◆ **Work required**
List, from the lines below, each one with "Order" in it.

◆ **Extracted information**
◇ ◇ ◇ ◇

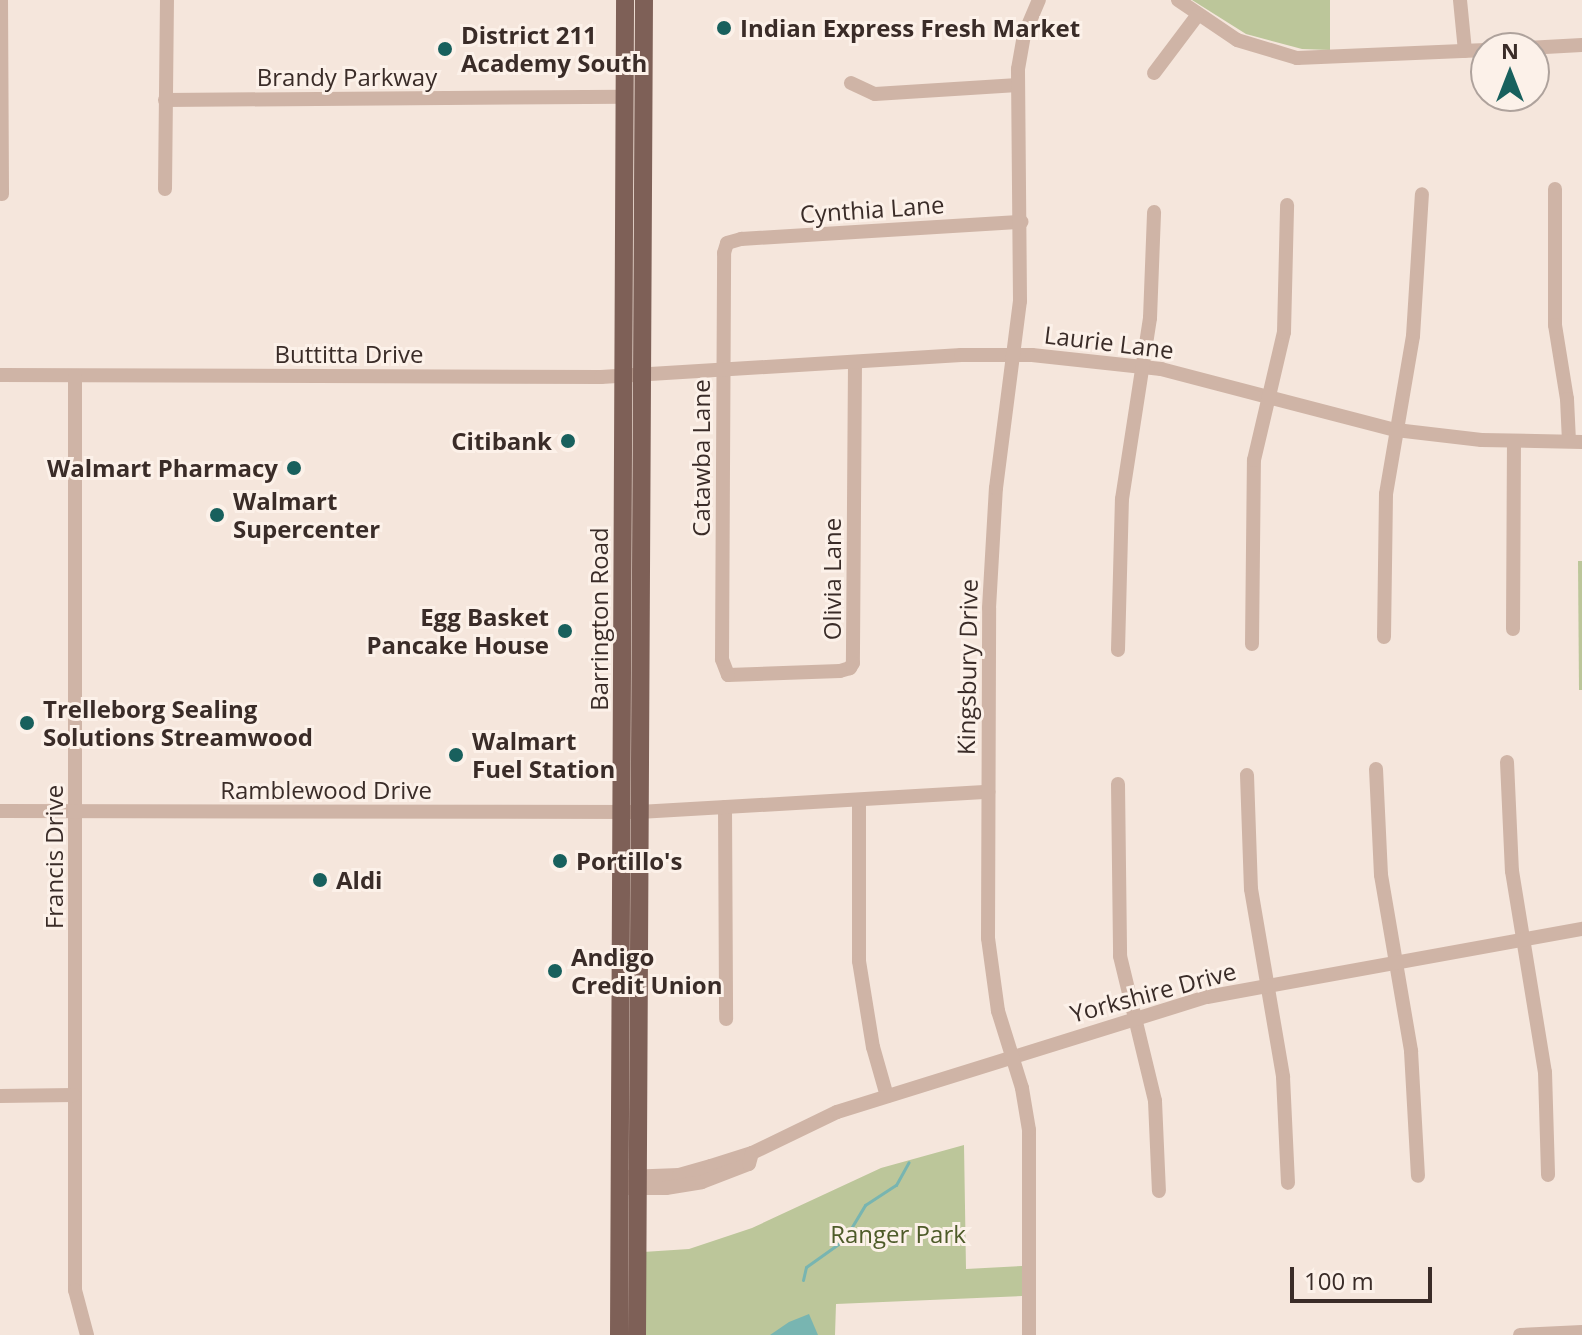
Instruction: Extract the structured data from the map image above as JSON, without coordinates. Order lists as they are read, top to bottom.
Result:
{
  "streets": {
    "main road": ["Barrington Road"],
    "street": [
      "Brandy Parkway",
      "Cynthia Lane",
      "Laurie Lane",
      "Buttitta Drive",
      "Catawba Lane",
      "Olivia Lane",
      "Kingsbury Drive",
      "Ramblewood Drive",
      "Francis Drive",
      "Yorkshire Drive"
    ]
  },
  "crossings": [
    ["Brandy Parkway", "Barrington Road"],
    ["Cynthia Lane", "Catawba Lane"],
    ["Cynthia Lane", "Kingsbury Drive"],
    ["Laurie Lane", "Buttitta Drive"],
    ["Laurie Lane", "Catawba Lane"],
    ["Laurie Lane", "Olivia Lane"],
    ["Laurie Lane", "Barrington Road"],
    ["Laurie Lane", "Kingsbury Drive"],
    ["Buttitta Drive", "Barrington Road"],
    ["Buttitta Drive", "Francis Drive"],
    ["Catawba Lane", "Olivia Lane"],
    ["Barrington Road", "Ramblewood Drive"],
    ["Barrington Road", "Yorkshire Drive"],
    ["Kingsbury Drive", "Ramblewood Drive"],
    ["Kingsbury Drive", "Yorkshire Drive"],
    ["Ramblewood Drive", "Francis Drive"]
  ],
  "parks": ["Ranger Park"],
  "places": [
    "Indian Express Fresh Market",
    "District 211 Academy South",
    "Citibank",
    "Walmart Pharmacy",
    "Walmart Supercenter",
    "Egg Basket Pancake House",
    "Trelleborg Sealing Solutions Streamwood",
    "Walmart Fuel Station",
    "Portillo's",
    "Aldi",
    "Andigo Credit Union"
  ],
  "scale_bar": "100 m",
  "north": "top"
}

◇ ◇ ◇ ◇

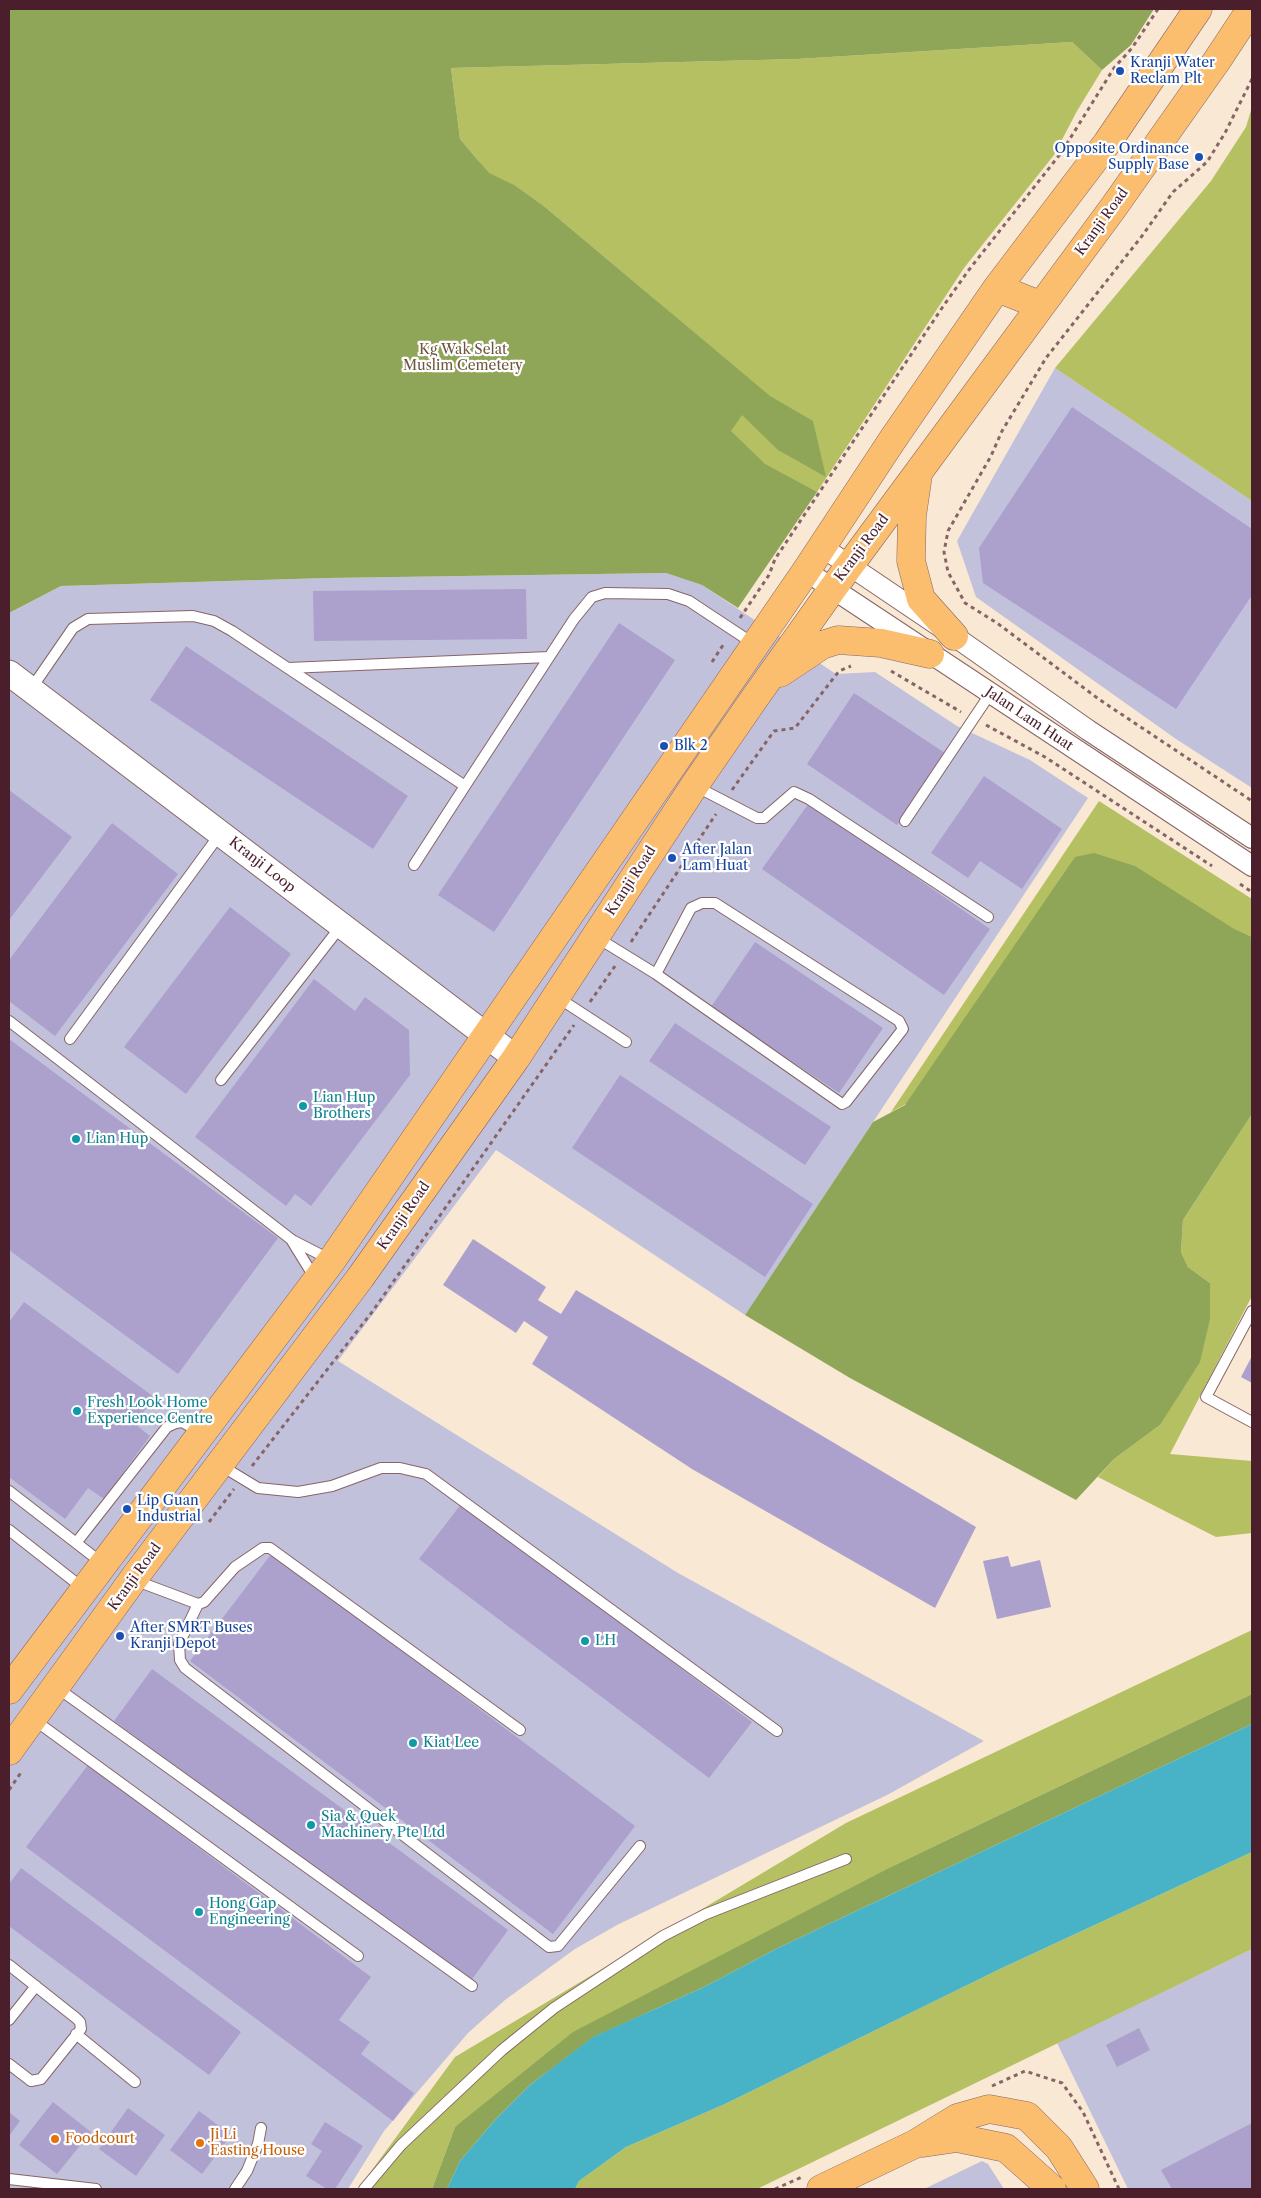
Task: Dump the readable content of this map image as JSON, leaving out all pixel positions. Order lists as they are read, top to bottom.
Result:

◇ ◇ ◇ ◇

◆ **Answer box**
Instruction: Extract the structured data from the map image above as JSON, without coordinates. Order lists as they are read, top to bottom.
Task: Dump the readable content of this map image as JSON, leaving out all pixel positions. Order lists as they are read, top to bottom.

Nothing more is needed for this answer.